• [DESCRIPTION OF THE TASK]
Take the data below and extract the lines from the one with "(751, 68) none -> (470, 494) //" to the one with "(547, 265) none", inclusive, exactly as written.

• [LISTED RECORDS]

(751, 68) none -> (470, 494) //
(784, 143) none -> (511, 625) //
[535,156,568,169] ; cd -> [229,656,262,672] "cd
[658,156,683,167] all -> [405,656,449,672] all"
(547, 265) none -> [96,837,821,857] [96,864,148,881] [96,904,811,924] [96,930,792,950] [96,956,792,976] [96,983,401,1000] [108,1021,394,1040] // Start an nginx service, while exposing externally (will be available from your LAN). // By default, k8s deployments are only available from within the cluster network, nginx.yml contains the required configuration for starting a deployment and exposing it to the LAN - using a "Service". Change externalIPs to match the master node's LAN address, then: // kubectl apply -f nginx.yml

...

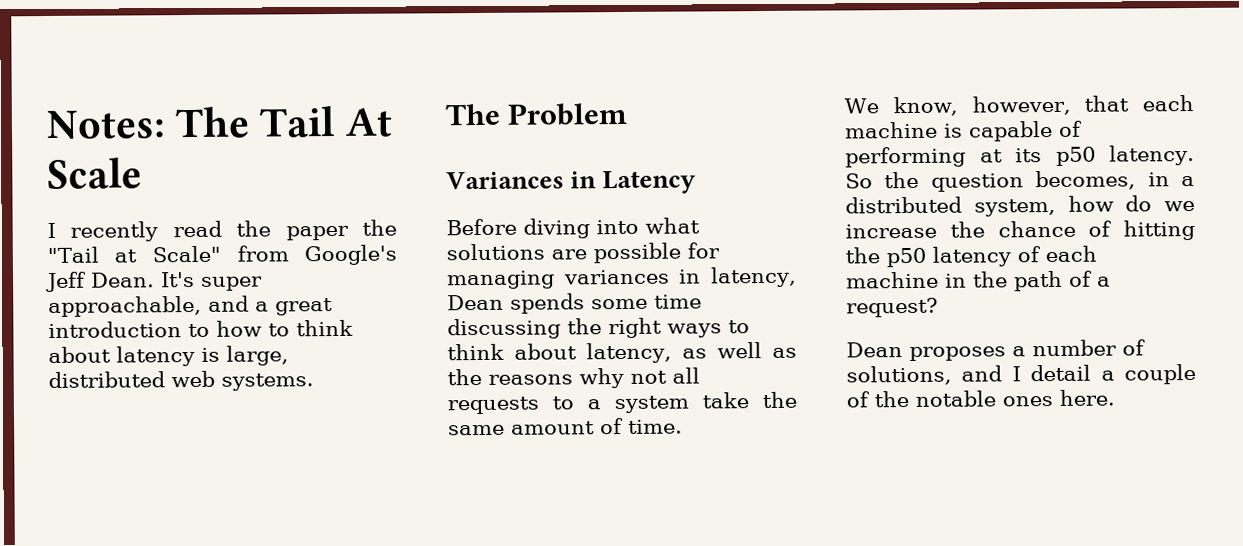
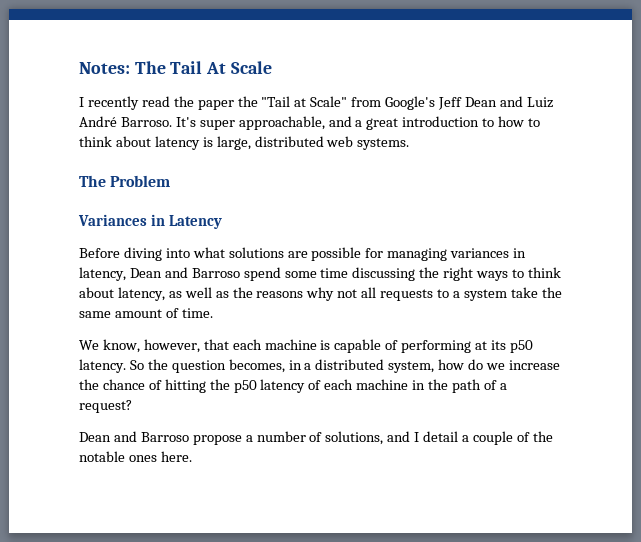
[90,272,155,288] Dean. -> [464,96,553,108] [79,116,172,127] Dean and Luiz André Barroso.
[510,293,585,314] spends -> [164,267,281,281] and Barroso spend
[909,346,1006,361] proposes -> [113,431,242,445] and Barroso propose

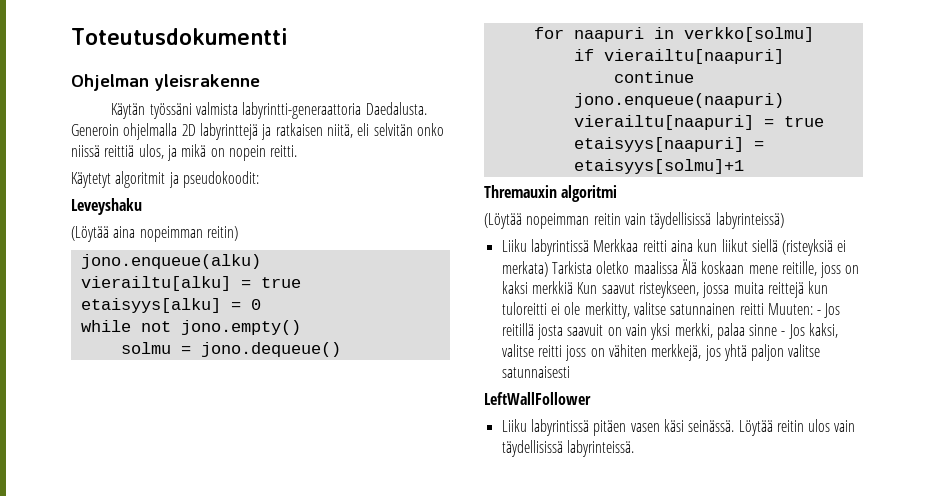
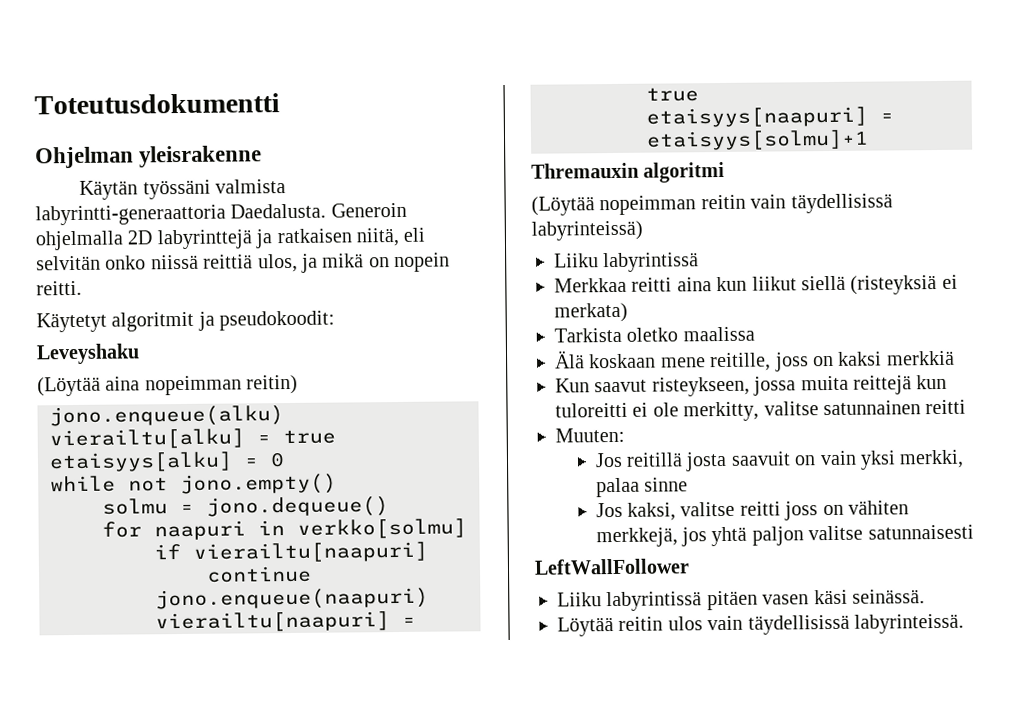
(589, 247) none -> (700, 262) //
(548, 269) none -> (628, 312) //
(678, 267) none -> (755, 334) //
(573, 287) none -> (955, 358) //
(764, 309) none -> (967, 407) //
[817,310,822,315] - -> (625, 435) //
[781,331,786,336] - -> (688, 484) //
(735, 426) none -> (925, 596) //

• [ANSWER]
(751, 68) none -> (470, 494) //
(784, 143) none -> (511, 625) //
[535,156,568,169] ; cd -> [229,656,262,672] "cd
[658,156,683,167] all -> [405,656,449,672] all"
(547, 265) none -> [96,837,821,857] [96,864,148,881] [96,904,811,924] [96,930,792,950] [96,956,792,976] [96,983,401,1000] [108,1021,394,1040] // Start an nginx service, while exposing externally (will be available from your LAN). // By default, k8s deployments are only available from within the cluster network, nginx.yml contains the required configuration for starting a deployment and exposing it to the LAN - using a "Service". Change externalIPs to match the master node's LAN address, then: // kubectl apply -f nginx.yml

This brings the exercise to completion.